| TYLERshape {fastM} | R Documentation |
Tyler's Shape Matrix
Description
Iterative algorithm to estimate Tyler's shape matrix using a partial Newton-Raphson approach.
Usage
TYLERshape(X, location = TRUE, eps = 1e-06, maxiter = 100)Arguments
X |
numeric data matrix or dataframe. Missing values are not allowed. |
location |
logical or numeric. If FALSE, it is assumed that the scatter should be computed wrt to the origin. If TRUE the location will be estimated as the mean vector and if it is a numeric vector it will be computed wrt to the given vector. |
eps |
convergence tolerance, which means that the algorithm stops when the Frobenius norm of the gradient is smaller than eps. |
maxiter |
maximum number of iterations. |
Details
The estimate is based on the new fast algorithm described in Duembgen et al. (2016). Note that Tyler's shape matrix is standardized such that it has determinant 1.
The function does not check if there are observations equal to the mean (if location=TRUE), to the provided location vector or to the origin (if location=FALSE).

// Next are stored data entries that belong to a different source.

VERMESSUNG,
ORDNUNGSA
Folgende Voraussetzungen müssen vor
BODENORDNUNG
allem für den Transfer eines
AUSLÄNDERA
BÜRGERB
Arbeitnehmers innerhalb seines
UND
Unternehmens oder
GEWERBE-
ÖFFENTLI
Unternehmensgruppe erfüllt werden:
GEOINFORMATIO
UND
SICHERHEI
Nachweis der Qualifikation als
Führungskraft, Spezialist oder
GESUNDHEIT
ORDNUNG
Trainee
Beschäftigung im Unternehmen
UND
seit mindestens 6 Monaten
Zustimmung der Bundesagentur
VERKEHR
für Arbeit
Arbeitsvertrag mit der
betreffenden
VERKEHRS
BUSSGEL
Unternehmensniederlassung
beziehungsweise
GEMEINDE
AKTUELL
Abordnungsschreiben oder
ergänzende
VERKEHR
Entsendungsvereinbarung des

In these cases the function will fail.
In case maxiter is reached before convergence, the estimate at that iteration is returned and a warning is given.
Value
A list containing:
mu |
Estimated location if |
Sigma |
Estimated shape matrix. |
iter |
Number of iterations of the algorithm. |
Author(s)
Lutz Duembgen and Klaus Nordhausen
References
Tyler, D.E. (1987), A distribution-free M-estimator of scatter, Annals of Statistics, 15, 234–251.

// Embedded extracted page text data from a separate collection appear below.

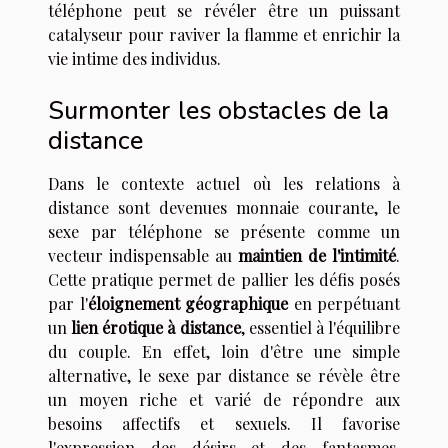
téléphone peut se révéler être un puissant
catalyseur pour raviver la flamme et enrichir la
vie intime des individus.
Surmonter les obstacles de la
distance
Dans le contexte actuel où les relations à
distance sont devenues monnaie courante, le
sexe par téléphone se présente comme un
vecteur indispensable au
maintien de l'intimité
.
Cette pratique permet de pallier les défis posés
par l'
éloignement géographique
en perpétuant
un
lien érotique à distance
, essentiel à l'équilibre
du couple. En effet, loin d'être une simple
alternative, le sexe par distance se révèle être
un moyen riche et varié de répondre aux
besoins affectifs et sexuels. Il favorise
l'expression des désirs et des fantasmes,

Duembgen, L., Nordhausen, K. and Schuhmacher, H. (2016), New algorithms for M-estimation of multivariate location and scatter, Journal of Multivariate Analysis, 144, 200–217. doi: 10.1016/j.jmva.2015.11.009
See Also
Examples
TYLERshape(longley)
# compare to
# library(ICSNP)
# tyler.shape(longley)
TYLERshape(longley, location=FALSE)
# compare to
# library(ICSNP)
# tyler.shape(longley, location=0)